Understanding structure and porosity of nanodiamond-derived carbon onions

Abstract

Carbon onions derived by thermal annealing of nanodiamonds are an intriguing material for various applications that capitalize the nanoscopic size, high electrical conductivity, or moderately high external surface area. Yet, the impact on synthesis conditions and possible post-synthesis treatment on the pore characteristics lacks a detailed parametric understanding. We present a comprehensive model describing the change of structure, morphology, specific surface area (SSA), and pore size distribution (PSD) of carbon onions derived via thermal annealing of nanodiamonds as a function of synthesis parameters and the effect of physical activation in air. Different heating rates, temperatures, holding times, as well as two different nanodiamond precursors were used. During thermal annealing the increase in SSA occurs along with a loss of surface functional groups and volatile impurities.
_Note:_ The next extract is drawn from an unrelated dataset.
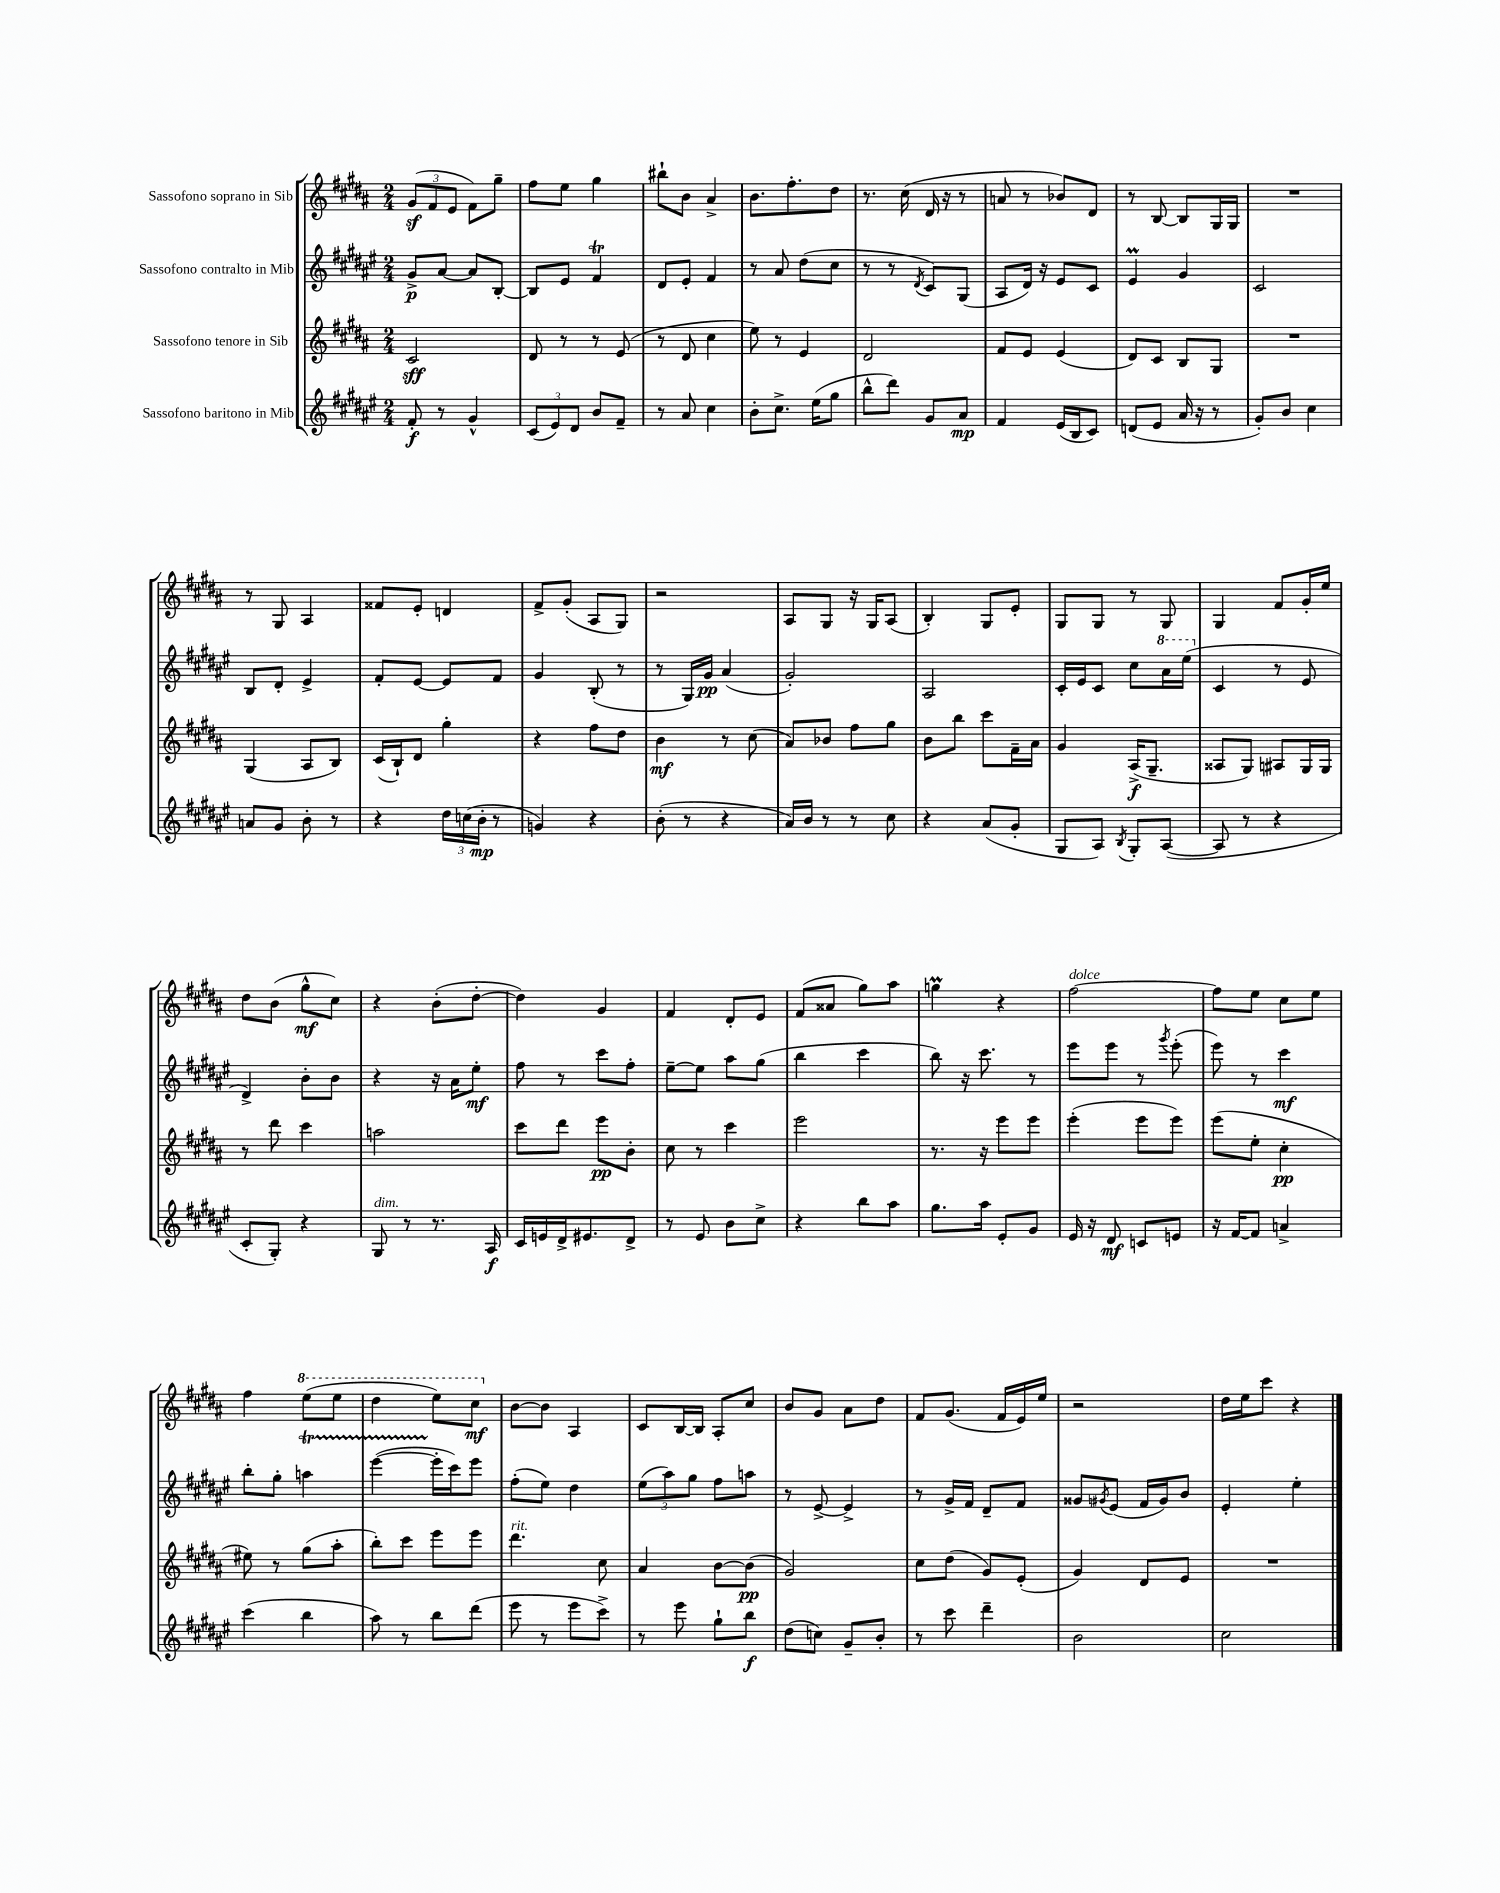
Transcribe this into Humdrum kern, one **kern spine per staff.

The sp3-to-sp2 conversion results in a much lower density and an increase in SSA of up to ∼160%. At high temperatures, a sintering and carbon redistribution process limits the increase in SSA and leading to the formation of micrometer-sized graphitic particles with a very low SSA. Oxidation in air is a facile way for the effective removal of predominately amorphous carbon between carbon onion particles and the removal of outer carbon shells.